Brennus’s iron-gray eyes fixed on Tamlin. “Greetings, Hulorn. My brother speaks highly of you.”

Tamlin felt himself color. “Well met, Brennus Tanthul. Any assistance is welcome, especially that of the Tanthuls. Prince Rivalen has been an invaluable aid to me.”

Rivalen inclined his head.

“So I have heard,” Brennus said.

Two tiny, gray-skinned creatures with eyes the color of Brennus’s stuck their bald heads out of Brennus’s black cloak. With their leathery skin and blunt features, they looked carved from clay. Tamlin recognized them as homunculi, tiny constructs.

“Greetings, Hulorn,” they said in unison, their voices annoy-ingly high pitched. “We also are Tanthuls.”

“My homunculi,” Brennus explained. The naked, sexless creatures climbed his cloak and took perch on his shoulders. “I dabble in such things.”

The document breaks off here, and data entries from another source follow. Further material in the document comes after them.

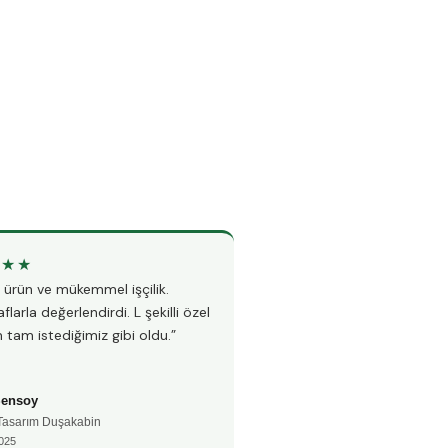
★★★
★★★★★
li ürün ve mükemmel işçilik.
“Teknesiz duşakabin montajı i
flarla değerlendirdi. L şekilli özel
Hem hızlı hem çok temiz çalı
 tam istediğimiz gibi oldu.”
fayanslarıma hiç zarar vermed
Şensoy
Ayşe Kaya
 Tasarım Duşakabin
🚿 Teknesiz Duşakabin
025
📅 Aralık 2024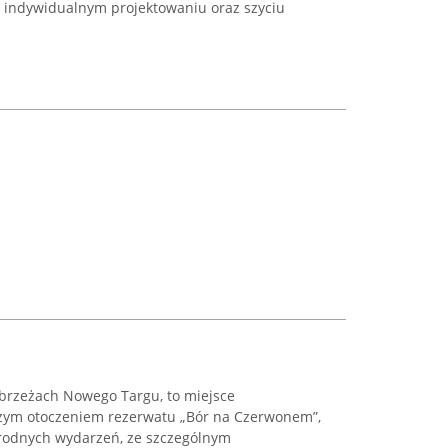
 w indywidualnym projektowaniu oraz szyciu
obrzeżach Nowego Targu, to miejsce
czym otoczeniem rezerwatu „Bór na Czerwonem”,
norodnych wydarzeń, ze szczególnym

“Things?” the homunculi asked angrily. They stuck their tongues out at Brennus.

Rivalen studied Tamlin. “You are warded. That is wise.”

“Not well, though,” Brennus observed, likewise eyeing Tamlin up and down.

“Well enough for now,” Rivalen answered. “There is time yet.

Tamlin did not ask how Rivalen and Brennus could have sensed his wards. The spellcraft of the Shadovar no longer surprised him. He felt inadequate before them—as a leader, as a mage, as a man.

“Come,” Brennus said. “You should see your enemy.”

Tamlin nodded, started forward.

Rivalen put a hand on his shoulder. “If I may, Hulorn.”

Tamlin understood, nodded.

The darkness coalesced around them and Tamlin felt a sickening lurch. When the darkness parted, he found himself standing atop the wall, flanked by the Shadovar Princes. He wobbled for a moment before finding his balance. What he saw caused him to wobble still more.

On the field outside, beyond the range of any of Selgaunt’s weapons, an army gathered. Hundreds of men stood arranged around Saerloon’s standard. Tamlin could not see the details of the pennons in the distance but he knew Saerloon’s symbol well—a single human eye of white, surrounded by a black border,

with a pupil made up of two tall, slim gray towers with a gold key between them.

As Tamlin watched, another score of men under Saerloon’s colors materialized from nothingness. Then another score, another, then another. He looked to the Shadovar for an explanation.

“A teleportation circle,” Brennus observed. “Powerful magics.”

“Cadellin Firehands?” Rivalen asked.

Tamlin did not recognize the name and Brennus shrugged. His homunculi mimicked the gesture. He said, “Possible. But Lady Merelith has the resources of the churches of Mystra and Azuth at her disposal. She is using them well.”